(Scene change data)
----

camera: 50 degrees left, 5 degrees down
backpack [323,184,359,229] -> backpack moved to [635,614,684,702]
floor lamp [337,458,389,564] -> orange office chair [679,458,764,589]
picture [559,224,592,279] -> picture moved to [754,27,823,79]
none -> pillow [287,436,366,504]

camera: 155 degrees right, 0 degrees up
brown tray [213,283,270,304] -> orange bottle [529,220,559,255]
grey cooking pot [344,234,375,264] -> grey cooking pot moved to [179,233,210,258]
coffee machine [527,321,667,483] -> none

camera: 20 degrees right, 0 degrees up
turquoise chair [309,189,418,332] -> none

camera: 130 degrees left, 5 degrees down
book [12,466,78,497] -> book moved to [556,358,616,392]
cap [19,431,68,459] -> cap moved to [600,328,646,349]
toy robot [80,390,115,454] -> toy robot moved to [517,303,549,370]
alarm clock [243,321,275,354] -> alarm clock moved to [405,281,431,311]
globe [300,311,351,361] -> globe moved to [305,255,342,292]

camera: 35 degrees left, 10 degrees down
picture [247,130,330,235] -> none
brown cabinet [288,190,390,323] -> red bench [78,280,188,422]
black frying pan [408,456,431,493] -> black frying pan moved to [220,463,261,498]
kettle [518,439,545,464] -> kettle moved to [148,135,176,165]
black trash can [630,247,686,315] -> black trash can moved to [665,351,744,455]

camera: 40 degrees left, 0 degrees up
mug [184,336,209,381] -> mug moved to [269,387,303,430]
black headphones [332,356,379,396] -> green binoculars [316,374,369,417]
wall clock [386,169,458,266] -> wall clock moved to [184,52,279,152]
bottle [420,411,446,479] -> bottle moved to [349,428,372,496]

----

(Problem details):
Filter the preceding entries down to the lines with "black".

(Expected answer):
black frying pan [408,456,431,493] -> black frying pan moved to [220,463,261,498]
black trash can [630,247,686,315] -> black trash can moved to [665,351,744,455]
black headphones [332,356,379,396] -> green binoculars [316,374,369,417]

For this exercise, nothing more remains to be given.